Oral Causes (90% of Cases)
- Plaque and tartar buildup: fertile ground for bacteria.
- Gingivitis and periodontitis: gum pockets harbor odor-producing bacteria.
- Deep tooth decay: traps food debris.
- Tongue coating: the white/yellow film on the back of the tongue holds 60% of oral bacteria.
- Dry mouth (xerostomia): reduced saliva allows bacterial overgrowth.
- Poorly cleaned dentures.
- Chronic tonsillitis: tonsil stones form.
Non-Oral Causes
- Chronic sinusitis: postnasal drip.
- GERD: distinct acidic breath.
- H. pylori: characteristic ammonia-like odor.
- Uncontrolled diabetes: "acetone" breath from ketones.
- Kidney failure: fishy odor.
- Advanced liver disease: distinct musty smell.
- Smoking: double effect (direct odor + dry mouth).
- Prolonged fasting / keto diets: body burns fat producing ketones.
How to Self-Test Your Breath
- Ask a close person to assess honestly.
- Wipe the back of your tongue with gauze and smell it.

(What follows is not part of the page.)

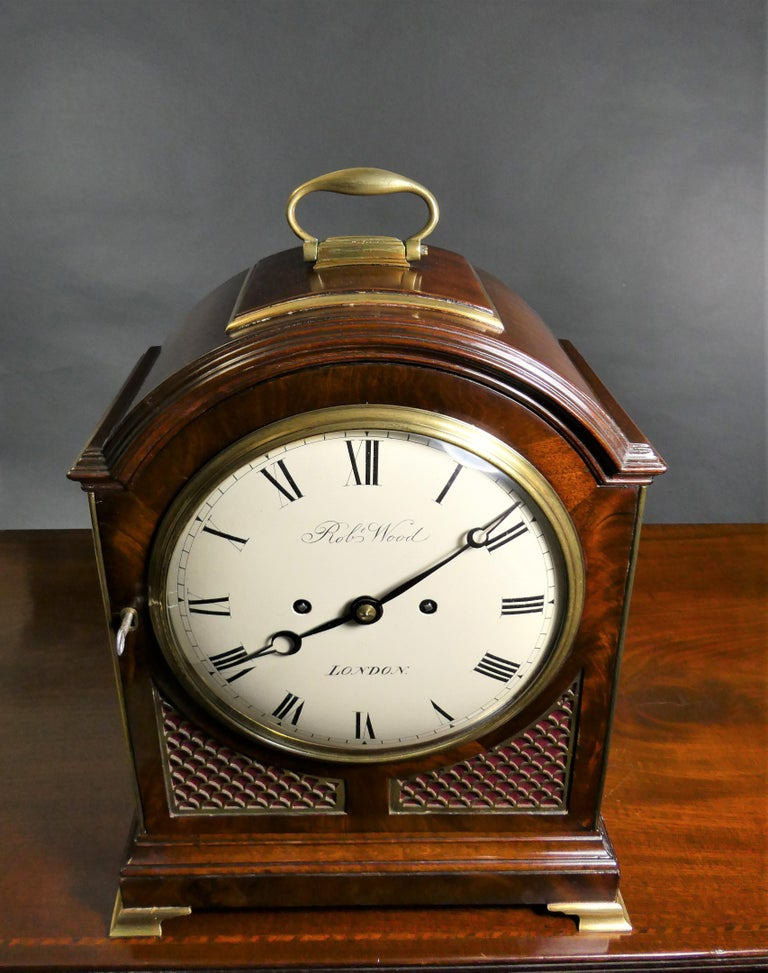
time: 8:09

- Rinse mouth with water, lick your wrist, wait 10 seconds, and smell.
- Some clinics offer a Halimeter — it measures sulfur compounds precisely.
Immediate Treatment
- Clean your tongue daily with a tongue scraper or brush back, from back to front.

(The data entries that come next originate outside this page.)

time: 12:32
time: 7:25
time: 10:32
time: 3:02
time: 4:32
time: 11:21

- Brush twice daily, add a brush after meals when possible.
- Floss daily.
- Rinse with a mouthwash containing cetylpyridinium chloride or chlorhexidine.
- Drink 8 cups of water daily to prevent dry mouth.
- Chew sugar-free gum after meals (stimulates saliva).
- Avoid odor-producing foods before social events (onion, garlic).
Medical tip: 90% of commercial solutions (mints, mouthwash with alcohol) only mask the odor for a few hours. The real fix is treating the source — usually the tongue and gums.
When to See a Doctor
- Persistent bad breath despite full hygiene compliance.
- Metallic or bitter taste.
- Digestive symptoms (heartburn, bloating, nausea).
- Colored nasal discharge or forehead pain.
- Sore throat or white tonsil spots.
Medical Treatment by Cause
- Oral cause: deep professional cleaning, decay treatment, gum therapy, occasionally pocket-reduction surgery.
- Sinus cause: antibiotics, nasal spray, sometimes endoscopic sinus surgery.
- Digestive cause: H. pylori test (C14 breath or endoscopy), 14-day triple therapy.
- Chronic tonsillitis: tonsil flushing, or tonsillectomy in recurrent cases.
For an accurate diagnosis, book an appointment with a dentist or general practitioner for a thorough evaluation.